Parent Letter

I struggled with finding a way to introduce the Flipped Class to Parents. I combined my current Visitor Information Pack, with inspiration from a few Flippers around the web, specifically Chrystal Kirch, she's great you should check out her blog: I liked how she divided her letter into expectations at home vs. school. Here is what I came up with, it may work for you it may not:

Dear Parents,

Your child has an exciting year of History ahead in my classroom. However, things will be a little bit different than what you may have been used to in the past, you see my classroom is a “Flipped Classroom.” What is a “Flipped Classroom”? Please take a few moments and look at the presentation that I have put together on our classroom blog. While you are there make sure you book mark it, as I update this blog each Friday with information on what we did in school that week.

Here is the address:

An even better option would be for you to watch this presentation on Schoology with your child. They received the codes and instructions in class today, we will be going over it live in class tomorrow if they have any questions. On Schoology you will also find an important video on Web Resources for our class that you may want to view with your student.

In short, traditional classrooms see students receiving instruction in class (usually listening to a lecture of some sort) and then doing an “application” activity for homework (ie: worksheet, project, etc). In the flipped class we reverse that.

This letter is to address some of the Frequently Asked Questions that parents have regarding a “flipped class.”

What does homework look like now? They don’t have homework?

 Well that’s not entirely true, students do have homework, it just doesn’t look like what you’re used to.  Homework is completed over the course of a week, at your child’s own pace. Rather than completing worksheets and reports at home, they watch 2-3 lectures per week for homework. The lecture videos are created by me and are approximately 10 minutes long. Each video covers one topic, and is essentially the same lecture I would give students in class. The videos are available in our online classroom on Schoology. Students may access them from any internet ready device (computer, ipod, phone, tablet, PS3, etc). Students without internet access may also upload them on a flash drive. Students that traditionally have trouble keeping up in class or with notes can pause, rewind, and re-watch a lecture as many times as they need.

During the lecture they will fill out the corresponding pages in their “Coursepack.” The coursepack is a series of fill-in notes and section review checks. There are also flashcards that they create to correspond with each lecture. Both the videos and the courespack are organized in sequential order so that they will always know what they need to complete by a certain date.

Once they watch a lecture and complete all of the coursepack work that goes with it, they take an online quiz based on the lecture. They must achieve an 80% or better on this quiz before moving on. They may retake it as many times as needed.

(Questions on the material):
a. Summarize the parent letter in two sentences.
b. In the parent letter, what score must students achieve on the online quiz before moving on?
c. From the parent letter, reproduce the part that opens with the words containing "During the lecture" and closes with "times as needed.".

(Data extract):

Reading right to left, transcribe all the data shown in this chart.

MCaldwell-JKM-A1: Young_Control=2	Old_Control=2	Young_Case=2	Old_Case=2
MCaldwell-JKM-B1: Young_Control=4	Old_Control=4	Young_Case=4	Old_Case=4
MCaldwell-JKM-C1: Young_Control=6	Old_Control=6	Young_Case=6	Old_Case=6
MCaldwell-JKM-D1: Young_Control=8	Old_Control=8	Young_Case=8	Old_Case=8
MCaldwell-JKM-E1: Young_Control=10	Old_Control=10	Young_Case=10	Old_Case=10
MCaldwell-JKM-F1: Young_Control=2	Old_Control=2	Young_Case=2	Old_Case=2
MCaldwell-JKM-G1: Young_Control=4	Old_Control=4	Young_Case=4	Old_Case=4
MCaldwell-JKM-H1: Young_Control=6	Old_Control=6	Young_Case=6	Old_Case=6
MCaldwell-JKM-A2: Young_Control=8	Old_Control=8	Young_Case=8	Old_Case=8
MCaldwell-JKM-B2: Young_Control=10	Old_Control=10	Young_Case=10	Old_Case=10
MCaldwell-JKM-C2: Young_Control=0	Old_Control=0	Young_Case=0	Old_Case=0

(Task results):
a. The letter tells parents that their child's History class is a "Flipped Classroom," in which students watch lecture videos for homework instead of completing worksheets and reports at home. Each week students watch 2-3 teacher-made lectures of about 10 minutes on Schoology, fill out the matching coursepack pages and flashcards, and must score 80% or better on an online quiz, which they may retake, before moving on.

b. 80% or better.

c.
During the lecture they will fill out the corresponding pages in their “Coursepack.” The coursepack is a series of fill-in notes and section review checks. There are also flashcards that they create to correspond with each lecture. Both the videos and the courespack are organized in sequential order so that they will always know what they need to complete by a certain date.

Once they watch a lecture and complete all of the coursepack work that goes with it, they take an online quiz based on the lecture. They must achieve an 80% or better on this quiz before moving on. They may retake it as many times as needed.